One collection method that creditors can use is the garnishment of wages. This is when money is withheld by an individual’s employer to pay back the individual’s debt. The wages subject to garnishment will be turned over to the levying officer (usually the sheriff) who turns the funds over to the creditor.
Usually, a creditor must first sue the individual in state court and obtain a judgment. Once the creditor has a judgment the creditor can apply to the court for permission to garnish the individual’s wages. This is not true for all creditors. Some creditors such as the IRS can garnish an individual’s wages without first initiating a lawsuit and obtaining a judgment.
Once the creditor gets permission from the court to garnish the individual’s wages an earnings withholding order is served upon the employer. The employer is instructed to give the employee 10 days notice of the garnishment. The employee’s wages can be withheld 10 calendar days after service is effected on the employer.

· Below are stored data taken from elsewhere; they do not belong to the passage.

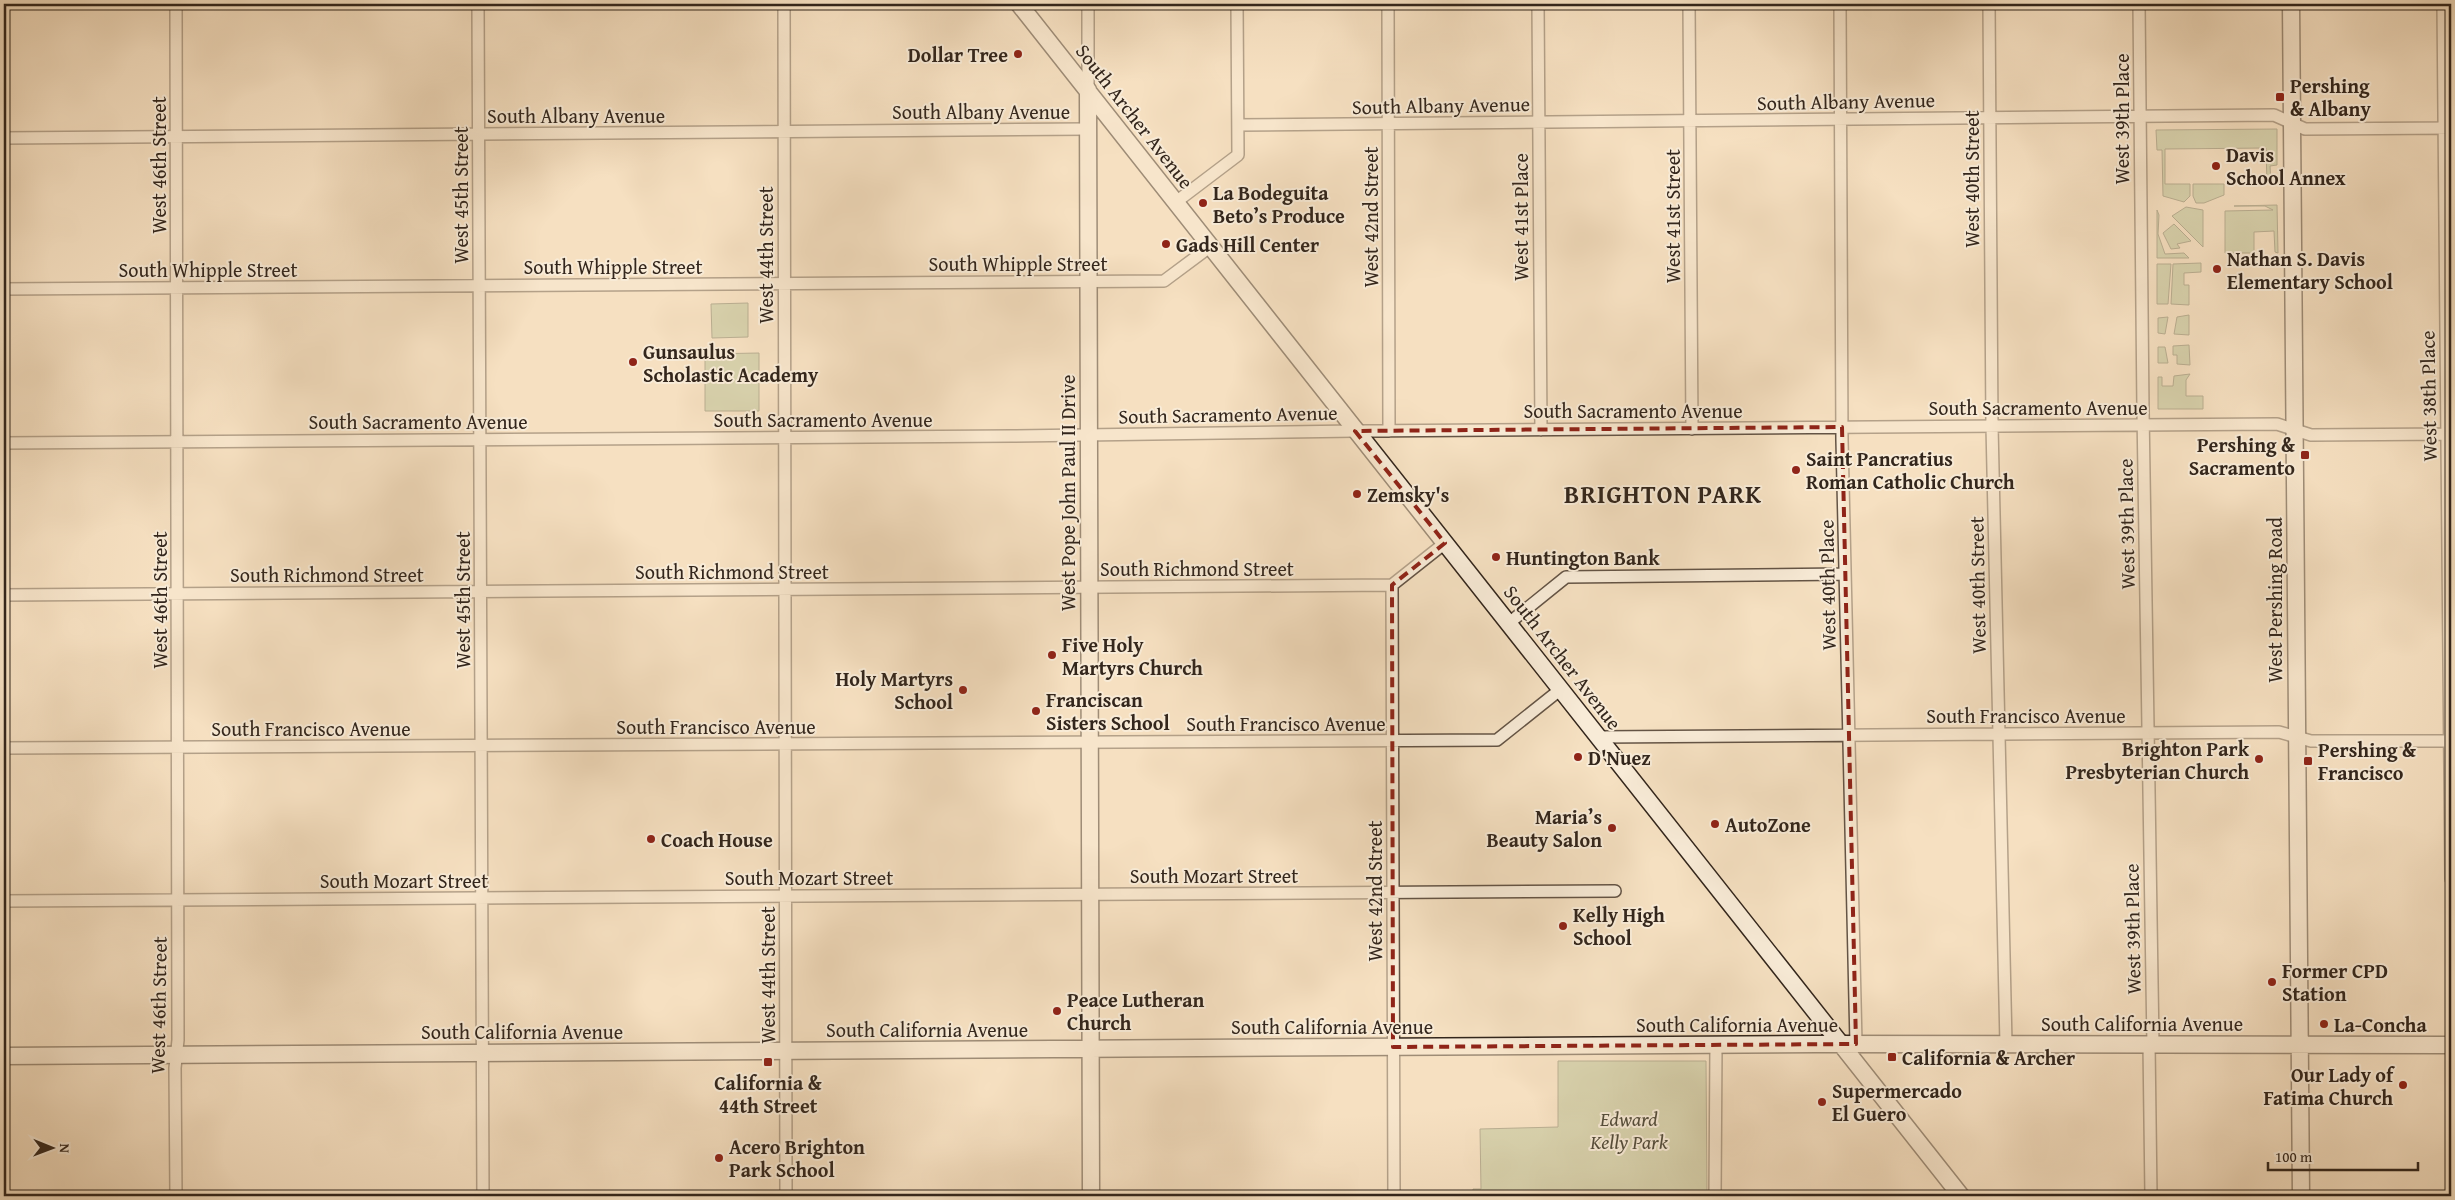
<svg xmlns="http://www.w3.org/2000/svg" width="2455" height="1200" viewBox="0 0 2455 1200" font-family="'Gentium Book Plus',serif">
	<rect width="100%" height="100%" fill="#f5e0c1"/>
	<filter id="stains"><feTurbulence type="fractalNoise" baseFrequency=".004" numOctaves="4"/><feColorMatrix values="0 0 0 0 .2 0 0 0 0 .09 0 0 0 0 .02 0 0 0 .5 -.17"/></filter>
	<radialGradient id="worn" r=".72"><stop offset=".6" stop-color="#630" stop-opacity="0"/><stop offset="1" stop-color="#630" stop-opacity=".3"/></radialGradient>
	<path fill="#b5c398" stroke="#74745a" d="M2277,129V165L2270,166L2271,183H2267L2266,148L2165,149V184H2190V196L2184,202L2163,196L2162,150H2157L2156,130Z
		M2193,184H2224V195L2204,203H2196L2193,196Z
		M2277,205L2278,253L2275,252L2274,231L2254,232V253H2225V211L2273,210L2265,206H2234Z
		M2186,207L2203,210V247L2172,216Z
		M2157,210L2159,215L2158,234L2165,254L2184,253L2189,258H2157Z
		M2174,224L2191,241L2177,244L2180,248L2171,249L2163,233Z
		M2201,263V272L2184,273V285H2189V305L2171,304L2173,264Z
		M2157,264H2171L2168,304H2157Z
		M748,303V337L712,338L711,304Z
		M2189,315V335L2174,334L2177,317Z
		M2168,317L2165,334L2158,333V318Z
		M2189,345L2190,365L2177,364V355H2173V346Z
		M2158,347H2165L2168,363H2158Z
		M759,353V411H705V354Z
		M2190,374L2186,380V396H2203V409H2158V377H2162V386H2173L2174,376Z
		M1558,1061H1706L1707,1196H1473V1189H1481L1480,1129L1558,1127Z"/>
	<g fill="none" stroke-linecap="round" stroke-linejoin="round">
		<g stroke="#645445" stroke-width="14">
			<path id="street" d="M478,4L483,1196
				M784,4L786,1196
				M1088,4V90
				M1388,4L1389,431
				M1538,4L1541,430
				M1689,4L1692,429
				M1840,4L1842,440L1856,1044
				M1989,4L1992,426L2006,1044
				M2139,4L2143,411L2153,1045
				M2443,4L2451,879
				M1238,125L2274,115L2305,129L2451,128
				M4,138L1088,129
				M1176,202L1238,155L1237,4
				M4,289L1164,281L1211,246
				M4,443L1011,436L1355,431L2277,424L2311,435L2451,434
				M1392,585L1394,1196
				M4,595L1392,585L1445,543
				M1509,623L1566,577L1845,574
				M1599,737L2279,732L2311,741H2451
				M4,748L1497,740L1561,689
				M4,901L1615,891
				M2149,1044L2151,1196
				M176,1196L175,1068L178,1040L176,4
				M1715,1196L1716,1045"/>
		</g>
		<g stroke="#33261c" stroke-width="19">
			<path id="secondary" d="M1019,4L1961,1196
				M2291,4L2301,1196
				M1088,90L1091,1196
				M4,1056L1816,1044L2451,1045"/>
		</g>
		<use href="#street" stroke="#f8ebd7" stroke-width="11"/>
		<use href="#secondary" stroke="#f8ebd7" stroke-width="16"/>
	</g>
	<path d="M0 0H2455V1200H0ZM1842,427L1856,1044L1393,1047L1392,585L1445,543L1355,431Z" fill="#f5e0c1" fill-opacity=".55" fill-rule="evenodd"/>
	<path fill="none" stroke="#8f2418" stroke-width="4" stroke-dasharray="10 6" stroke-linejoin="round" d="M1842,427L1856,1044L1393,1047L1392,585L1445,543L1355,431Z"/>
	<g fill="#8f2418" stroke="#f8ebd7" stroke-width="2">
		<circle cx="1018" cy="54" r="5"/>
		<rect x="2275" y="92" width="10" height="10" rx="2.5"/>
		<circle cx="2216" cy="166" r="5"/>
		<circle cx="1203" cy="203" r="5"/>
		<circle cx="1166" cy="244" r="5"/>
		<circle cx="2217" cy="269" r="5"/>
		<circle cx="633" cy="362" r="5"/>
		<rect x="2300" y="450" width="10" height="10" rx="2.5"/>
		<circle cx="1796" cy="470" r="5"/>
		<circle cx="1357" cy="494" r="5"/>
		<circle cx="1496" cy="557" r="5"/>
		<circle cx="1052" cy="655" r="5"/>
		<circle cx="963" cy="690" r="5"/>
		<circle cx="1036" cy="711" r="5"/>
		<circle cx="1578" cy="757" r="5"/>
		<circle cx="2259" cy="759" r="5"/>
		<rect x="2303" y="756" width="10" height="10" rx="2.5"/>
		<circle cx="1715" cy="824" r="5"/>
		<circle cx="1612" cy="828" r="5"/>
		<circle cx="651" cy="839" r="5"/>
		<circle cx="1563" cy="926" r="5"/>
		<circle cx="2272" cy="982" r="5"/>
		<circle cx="1057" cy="1011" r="5"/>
		<circle cx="2324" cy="1024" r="5"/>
		<rect x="1887" y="1052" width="10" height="10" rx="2.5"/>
		<rect x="763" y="1057" width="10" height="10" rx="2.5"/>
		<circle cx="2403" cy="1085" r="5"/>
		<circle cx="1822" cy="1102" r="5"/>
		<circle cx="719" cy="1158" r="5"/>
	</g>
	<g text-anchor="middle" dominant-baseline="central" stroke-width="4" stroke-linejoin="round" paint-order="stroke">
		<g font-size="20" font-weight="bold" fill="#33261c" stroke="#f8ebd7" text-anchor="start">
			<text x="1008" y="54" text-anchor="end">Dollar Tree</text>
			<text x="2290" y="85">Pershing<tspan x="2290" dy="23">&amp; Albany</tspan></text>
			<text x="2226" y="154">Davis<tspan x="2226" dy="23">School Annex</tspan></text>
			<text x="1213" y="192">La Bodeguita<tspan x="1213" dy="23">Beto’s Produce</tspan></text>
			<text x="1176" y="244">Gads Hill Center</text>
			<text x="2227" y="258">Nathan S. Davis<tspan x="2227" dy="23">Elementary School</tspan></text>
			<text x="643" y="351">Gunsaulus<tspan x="643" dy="23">Scholastic Academy</tspan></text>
			<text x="2295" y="444" text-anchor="end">Pershing &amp;<tspan x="2295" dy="23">Sacramento</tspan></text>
			<text x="1806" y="458">Saint Pancratius<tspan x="1806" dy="23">Roman Catholic Church</tspan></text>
			<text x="1367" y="494">Zemsky's</text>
			<text x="1506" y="557">Huntington Bank</text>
			<text x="1062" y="644">Five Holy<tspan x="1062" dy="23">Martyrs Church</tspan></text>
			<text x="953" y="678" text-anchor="end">Holy Martyrs<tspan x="953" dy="23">School</tspan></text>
			<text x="1046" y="699">Franciscan<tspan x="1046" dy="23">Sisters School</tspan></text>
			<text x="2249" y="748" text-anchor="end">Brighton Park<tspan x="2249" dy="23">Presbyterian Church</tspan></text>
			<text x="2318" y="749">Pershing &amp;<tspan x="2318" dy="23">Francisco</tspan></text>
			<text x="1588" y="757">D'Nuez</text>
			<text x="1602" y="816" text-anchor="end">Maria’s<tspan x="1602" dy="23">Beauty Salon</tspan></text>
			<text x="1725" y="824">AutoZone</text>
			<text x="661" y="839">Coach House</text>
			<text x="1573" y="914">Kelly High<tspan x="1573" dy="23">School</tspan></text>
			<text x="2282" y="970">Former CPD<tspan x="2282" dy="23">Station</tspan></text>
			<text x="1067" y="999">Peace Lutheran<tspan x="1067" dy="23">Church</tspan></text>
			<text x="2334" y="1024">La-Concha</text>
			<text x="1902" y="1057">California &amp; Archer</text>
			<text x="2393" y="1074" text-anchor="end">Our Lady of<tspan x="2393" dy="23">Fatima Church</tspan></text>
			<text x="768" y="1082" text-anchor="middle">California &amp;<tspan x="768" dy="23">44th Street</tspan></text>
			<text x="1832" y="1090">Supermercado<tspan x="1832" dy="23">El Guero</tspan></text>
			<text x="729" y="1146">Acero Brighton<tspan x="729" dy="23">Park School</tspan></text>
		</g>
		<g font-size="20" fill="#33261c" stroke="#f8ebd7">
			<text transform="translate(1846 101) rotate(-1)">South Albany Avenue</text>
			<text transform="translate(1441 105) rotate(-1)">South Albany Avenue</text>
			<text x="981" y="111">South Albany Avenue</text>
			<text x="576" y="115">South Albany Avenue</text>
			<text transform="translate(1135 116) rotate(52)">South Archer Avenue</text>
			<text transform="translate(2121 119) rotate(-90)">West 39th Place</text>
			<text transform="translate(158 165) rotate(-90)">West 46th Street</text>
			<text transform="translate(1971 179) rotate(-90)">West 40th Street</text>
			<text transform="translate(460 195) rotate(-90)">West 45th Street</text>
			<text transform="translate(1672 216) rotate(-90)">West 41st Street</text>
			<text transform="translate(1370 217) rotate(-90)">West 42nd Street</text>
			<text transform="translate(1520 217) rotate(-90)">West 41st Place</text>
			<text transform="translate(765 255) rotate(-90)">West 44th Street</text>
			<text x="1018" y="263">South Whipple Street</text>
			<text x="613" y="266">South Whipple Street</text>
			<text x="208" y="269">South Whipple Street</text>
			<text transform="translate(2428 396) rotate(-91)">West 38th Place</text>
			<text x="2038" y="407">South Sacramento Avenue</text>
			<text x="1633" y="410">South Sacramento Avenue</text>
			<text transform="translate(1228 414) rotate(-1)">South Sacramento Avenue</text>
			<text x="823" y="419">South Sacramento Avenue</text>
			<text x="418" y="421">South Sacramento Avenue</text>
			<text transform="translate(1067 493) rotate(-90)">West Pope John Paul II Drive</text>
			<text transform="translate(2126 524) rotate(-91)">West 39th Place</text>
			<text x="1197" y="568">South Richmond Street</text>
			<text x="732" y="571">South Richmond Street</text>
			<text x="327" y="574">South Richmond Street</text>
			<text transform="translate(1827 585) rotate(-91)">West 40th Place</text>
			<text transform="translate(1977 585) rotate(-91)">West 40th Street</text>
			<text transform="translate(159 600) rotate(-90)">West 46th Street</text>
			<text transform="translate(462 600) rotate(-90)">West 45th Street</text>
			<text transform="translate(2274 600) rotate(-90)">West Pershing Road</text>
			<text transform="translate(1563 657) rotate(52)">South Archer Avenue</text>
			<text x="2026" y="715">South Francisco Avenue</text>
			<text x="1286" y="723">South Francisco Avenue</text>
			<text x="716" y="726">South Francisco Avenue</text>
			<text x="311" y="728">South Francisco Avenue</text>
			<text x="1214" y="875">South Mozart Street</text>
			<text x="809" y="877">South Mozart Street</text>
			<text x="404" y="880">South Mozart Street</text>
			<text transform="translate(1374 891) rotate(-90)">West 42nd Street</text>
			<text transform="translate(2132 929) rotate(-91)">West 39th Place</text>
			<text transform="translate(767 975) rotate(-90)">West 44th Street</text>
			<text transform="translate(158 1005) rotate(-89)">West 46th Street</text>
			<text x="2142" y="1023">South California Avenue</text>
			<text x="1737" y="1024">South California Avenue</text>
			<text x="1332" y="1026">South California Avenue</text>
			<text x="927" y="1029">South California Avenue</text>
			<text x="522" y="1031">South California Avenue</text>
		</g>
		<g font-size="20" font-style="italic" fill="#544d3b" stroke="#f8ebd7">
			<text x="1629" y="1118">Edward<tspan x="1629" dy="23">Kelly Park</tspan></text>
		</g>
		<g font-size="25" font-weight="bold" letter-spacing="1" fill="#33261c" stroke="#f8ebd7">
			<text x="1663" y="494">BRIGHTON PARK</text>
		</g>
	</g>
	<rect width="2455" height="1200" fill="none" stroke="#f5e0c1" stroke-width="20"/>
	<rect x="5" y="5" width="2445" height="1190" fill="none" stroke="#33261c" stroke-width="2.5"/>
	<rect x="10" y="10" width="2435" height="1180" fill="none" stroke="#33261c"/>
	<g transform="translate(52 1148) rotate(91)" stroke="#f8ebd7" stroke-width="4" paint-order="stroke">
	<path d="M0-4L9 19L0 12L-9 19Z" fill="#33261c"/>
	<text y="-8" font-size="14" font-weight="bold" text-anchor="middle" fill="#33261c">N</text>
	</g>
	<path d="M2268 1162v8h150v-8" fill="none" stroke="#33261c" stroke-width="2.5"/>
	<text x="2275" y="1162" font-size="15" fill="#33261c" stroke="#f8ebd7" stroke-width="4" paint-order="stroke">100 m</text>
	<rect width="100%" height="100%" filter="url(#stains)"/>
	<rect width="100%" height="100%" fill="url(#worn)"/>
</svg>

The maximum withholding is 25% of the individual’s disposable earnings (in some instances the maximum withholding will be lower than 25% -- see our article Blueprint of a Garnishment in California for more detail). This is true even if more than one creditor is attempting to garnish the individual.
If the garnishment is for spousal or child support the amount garnished can range from 50% to 65% of the individuals earnings.
Some earnings are exempt from garnishment through action of the individual (application for exemption through the court) or through the nature of the funds (such as social security or veterans benefits).
Bankruptcy can help stop a garnishment (for most types of debts). Once the case is filed the automatic stay comes into play and acts as a shield to protect the individual from collection attempts by creditors (including garnishments). Any funds garnished after a bankruptcy case is filed must be returned to the debtor, as the garnishment violated the federal bankruptcy law.